Friday February 16, 2018

Fr. Jerome Machar, OCSO [1]

Friday after Ash Wednesday
Isaiah 58:1-9a; Matthew 9:14-15

The prophet Isaiah challenges us to look at our motives for taking on various Lenten penances. It is important to keep in mind that lent in not about us but about God and His infinite mercy. Lent offers us an opportunity to repent of our sins and to return to the loving embrace of our Heavenly Father. We subject ourselves to the disciplines of lent in an effort to put an end to our self-absorption and allow ourselves to be absorbed by God and His love for us. Fasting allows us to identify our spiritual hunger and thirst for life in God, the Master and Sustainer of all that exists.

Remember, the mortifications of lent are not about us but about Christ and His self-emptying love for the human race. It might be good to reflect upon these familiar words taken from the Letter to the Philippians. “You must have the same attitude that Christ Jesus had.  Though he was God, he did not think of equality with God as something to cling to. Instead, he gave up his divine privileges he took the humble position of a slave and was born as a human being” (Phil. 2:5-7). The example of Christ is set before us. We must resemble him in his life, if we are to resemble him in his death. He not only took upon himself the likeness of a man, not appearing in splendor, but in poverty and suffering. Mortification allows us to identify with the poverty and lowliness of Christ.

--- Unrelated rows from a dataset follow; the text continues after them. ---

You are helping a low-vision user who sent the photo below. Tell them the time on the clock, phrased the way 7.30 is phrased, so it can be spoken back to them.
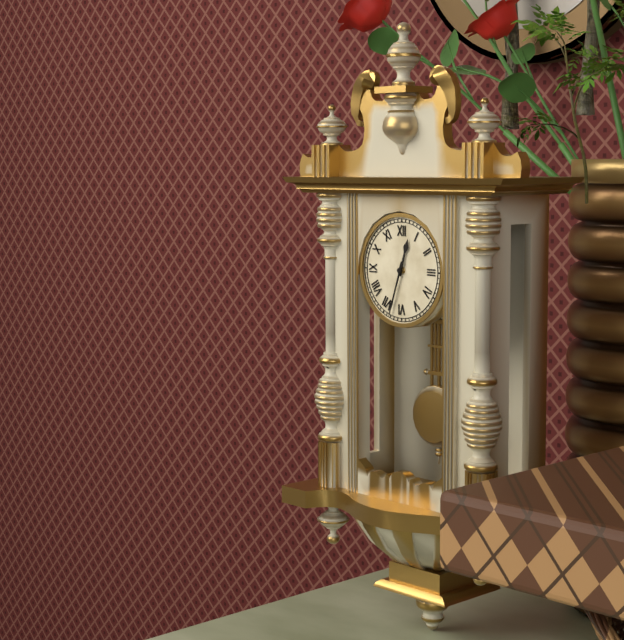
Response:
12.33
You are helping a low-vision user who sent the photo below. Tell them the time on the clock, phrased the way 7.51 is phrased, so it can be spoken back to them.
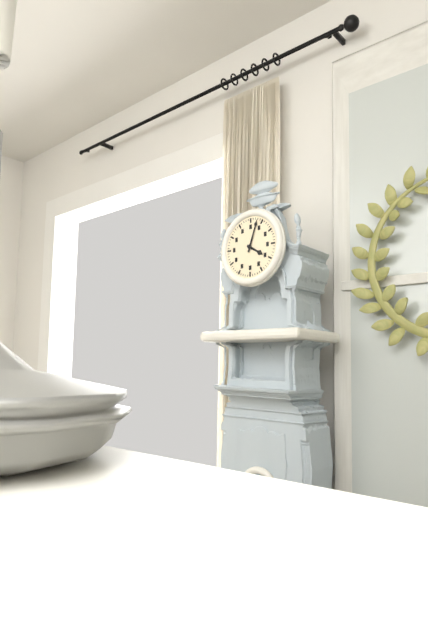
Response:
4.03
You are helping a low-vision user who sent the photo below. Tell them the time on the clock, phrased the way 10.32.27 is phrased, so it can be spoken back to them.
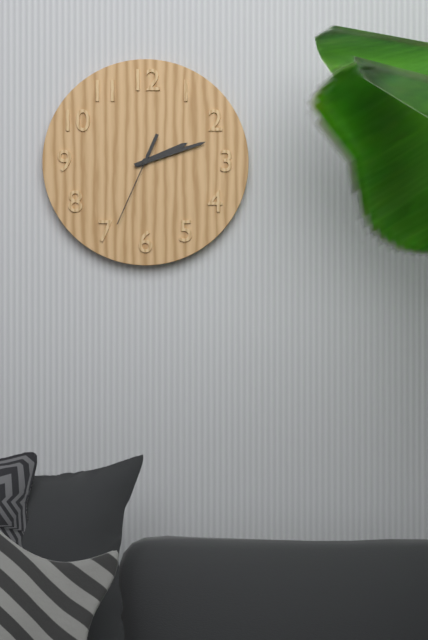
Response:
2.12.34
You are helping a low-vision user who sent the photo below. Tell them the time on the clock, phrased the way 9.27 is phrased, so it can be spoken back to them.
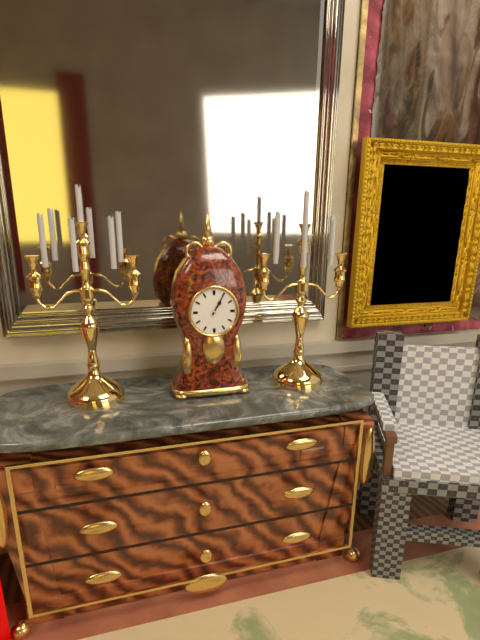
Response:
1.05
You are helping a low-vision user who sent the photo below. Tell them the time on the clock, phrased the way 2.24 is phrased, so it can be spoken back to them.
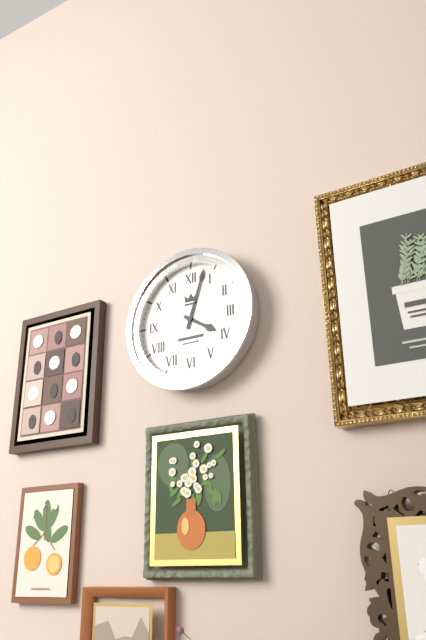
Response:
4.03
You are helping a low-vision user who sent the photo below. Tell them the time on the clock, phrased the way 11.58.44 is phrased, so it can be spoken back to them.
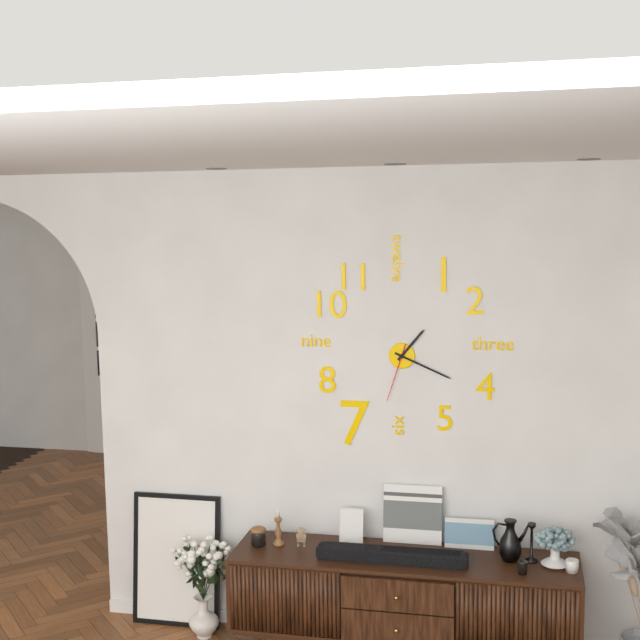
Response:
1.19.33
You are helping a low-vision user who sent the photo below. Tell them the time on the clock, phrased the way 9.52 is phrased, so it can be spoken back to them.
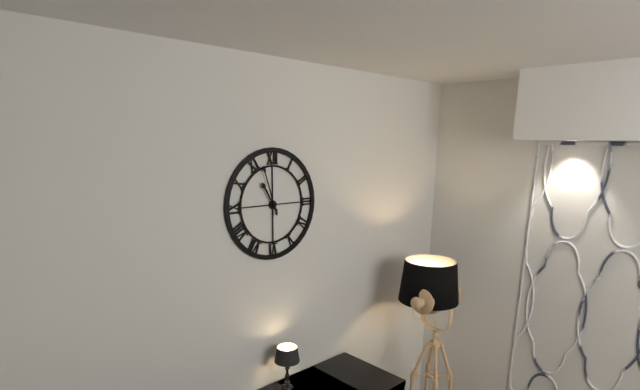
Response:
10.57
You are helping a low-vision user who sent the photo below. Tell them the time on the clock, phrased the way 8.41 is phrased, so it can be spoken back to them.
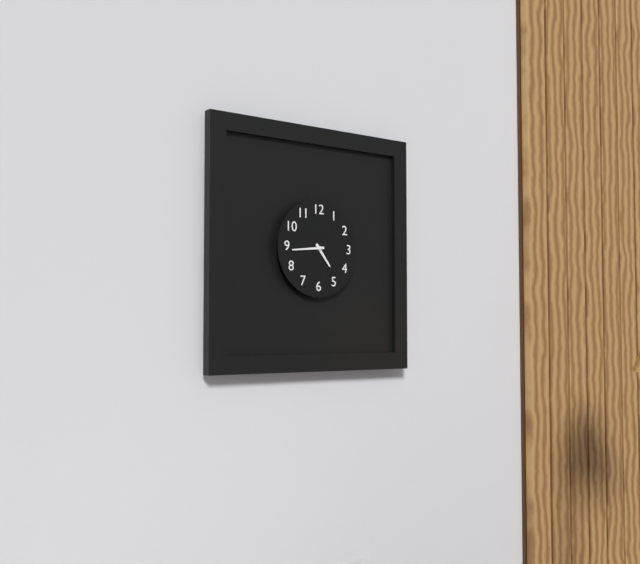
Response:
4.44
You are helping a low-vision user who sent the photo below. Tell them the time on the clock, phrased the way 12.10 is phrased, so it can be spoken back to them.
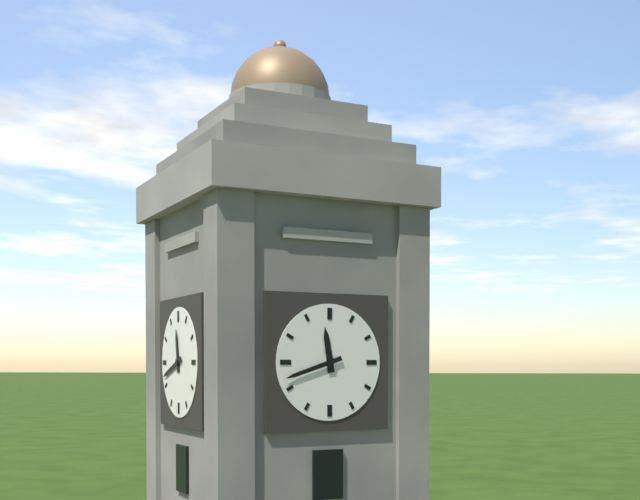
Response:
11.42
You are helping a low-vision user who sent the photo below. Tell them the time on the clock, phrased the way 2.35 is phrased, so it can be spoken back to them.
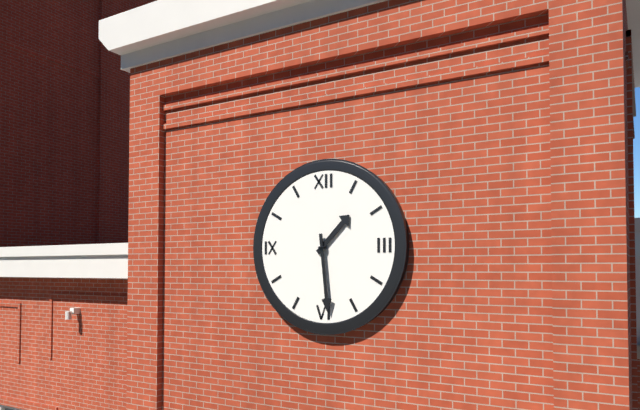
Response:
1.29
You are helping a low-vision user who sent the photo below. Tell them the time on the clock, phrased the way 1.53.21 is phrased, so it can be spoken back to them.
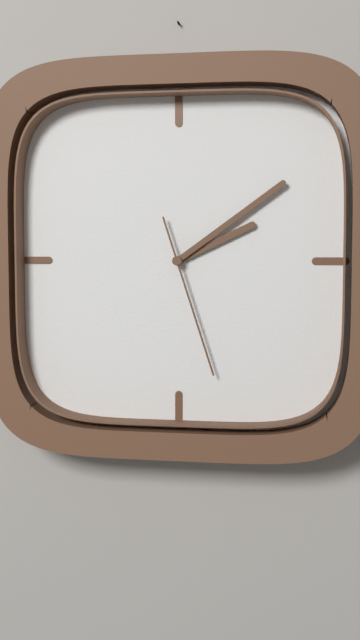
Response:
2.09.27
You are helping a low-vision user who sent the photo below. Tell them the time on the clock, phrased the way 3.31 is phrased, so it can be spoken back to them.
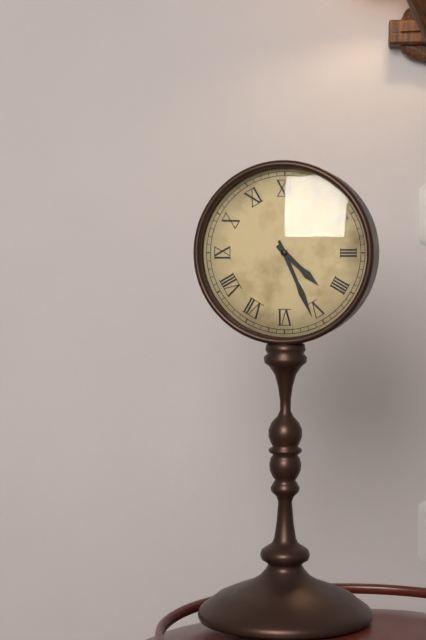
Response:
4.26
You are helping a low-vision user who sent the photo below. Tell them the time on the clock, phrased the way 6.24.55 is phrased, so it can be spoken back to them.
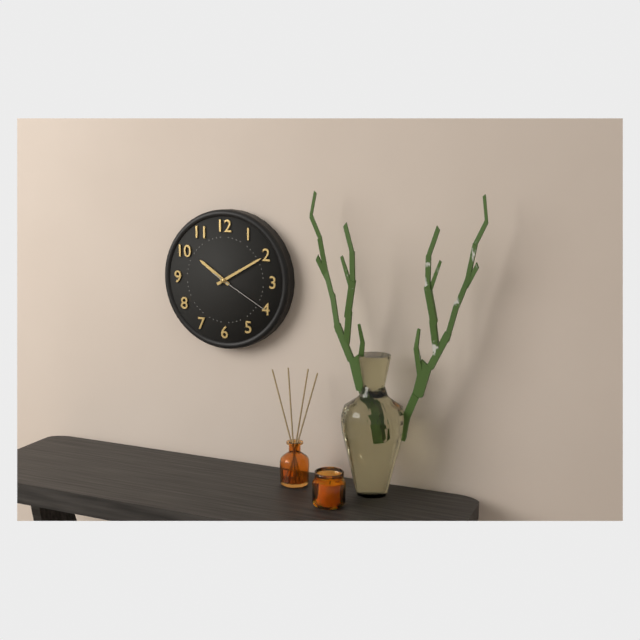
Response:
10.10.20
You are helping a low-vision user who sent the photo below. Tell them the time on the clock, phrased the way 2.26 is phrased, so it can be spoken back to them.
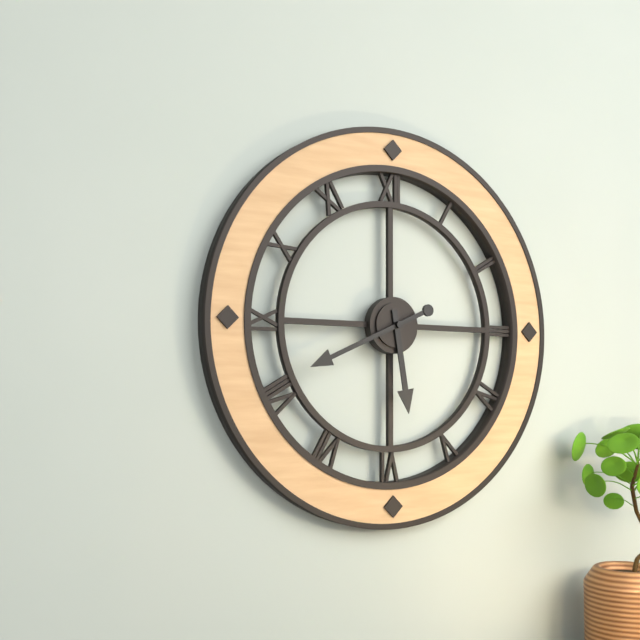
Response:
5.41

The almsgiving of lent is not about us but about the providential love of God made visible to us in Christ, who is abounding in mercy. By fasting and prayer we seek to abase ourselves and beg his mercy for our sins. Having been forgiven, we can manifest our repentance by doing good works and attending to the needs of the poor. The duties of kindness and charity strengthen and refresh both body and soul. We have only to ponder these words uttered by the prophet Micah: “He has shown you, o man, what is good and what he requires of you. You are to act justly, love mercy and walk humbly with your God” (Mi. 6:8). The good that God requires of us is, not the paying of a price for the pardon of sin, but rather, loving Him and all those He loves. Blessed be the Lord who is ever ready to give grace to the humble and contrite of heart. May our hearts be ever more ardent in faith, hope and love.